Research Data and Analysis:
Marine biologists has documented a key role of sea ice over supporting polar food webs.
Aaron Galloway from Oregon Institute of Marine Biology, who is a co-author and was post doctoral fellow at WSU says, “Under sea ice, you see the growth of foods higher in beneficial fatty acids and contributions as high as 30 percent to overall annual productivity.”
Yet until this study, freshwater scientists were unable to make any sort of estimates like that. Investigations regarding freshwater bodies were just too spotty.
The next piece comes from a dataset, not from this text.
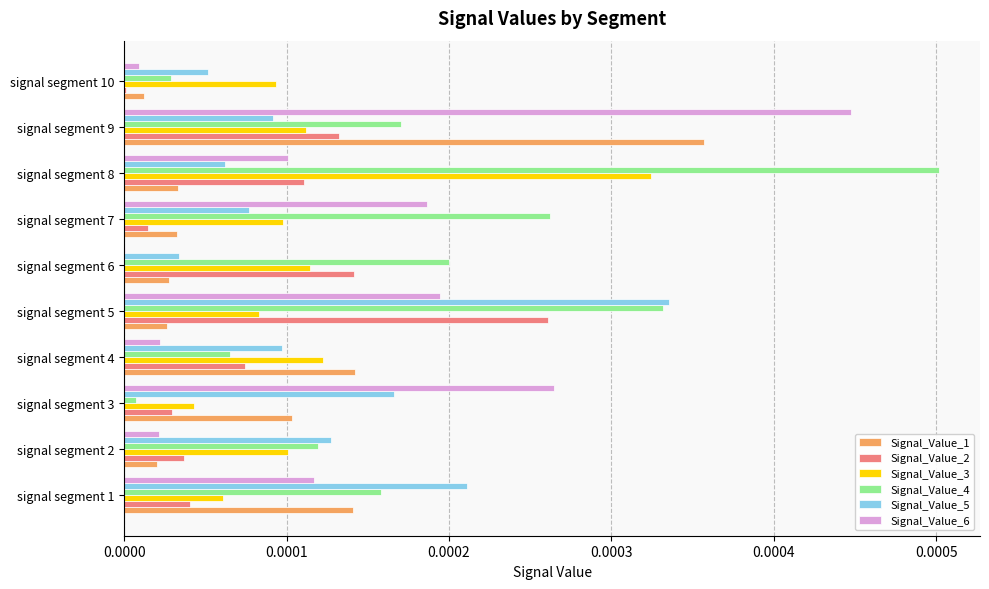

At which label does Signal_Value_6 reach its peak?

signal segment 9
Indeed, the International Society of Limnology’s Plankton Ecology Group, which has been highly influential in aquatic science, has developed a theoretical model of lakes which incorporates the interplay of plankton, nutrients, temperatures and mixipg.
In 2011, group said in effect that winter was being overlooked. It was quite a strong statement regarding how little we know about winter says Hampton.
So she and her fellow lake ecologists has posted a request for data over a listserv of professional colleagues while expecting maybe 30 responses.
They got 140 responses from various researchers having measurements of various winter conditions, like plankton and nutrient levels they can further be compared to summer values.
Findings obtained has varied a lot which often depend on whether a lake was covered with clear ice or covered with snow which blocked most light.
Hampton adding to the same says, “In some cases, we know that zooplankton under ice are really important for seeding the populations that will take off in the summer and grow to be more abundant.”
In other cases, there might be algae which are consuming large amounts of nutrients under the ice so the summer algae are having lesser for their own growth.
Climatic change is standing to introduce another set of considerations. Quite number of things are changing with climatic change.
It is actually affecting the characteristic of the ice itself, according to Hampton. Ice season can be shorter. There can be lesser snow which has let in more light. Even there can be more rain during the formation of ice while making the ice cloudy.
While predicting this changes, she says that this won’t be straightforward. Regardless of this, lake scientists would require to break out their winter gear.
Hampton adding to the same says, “Overall, this study tells us that immunologists no longer have any off season. No more down time, especially as we’re losing ice so rapidly.”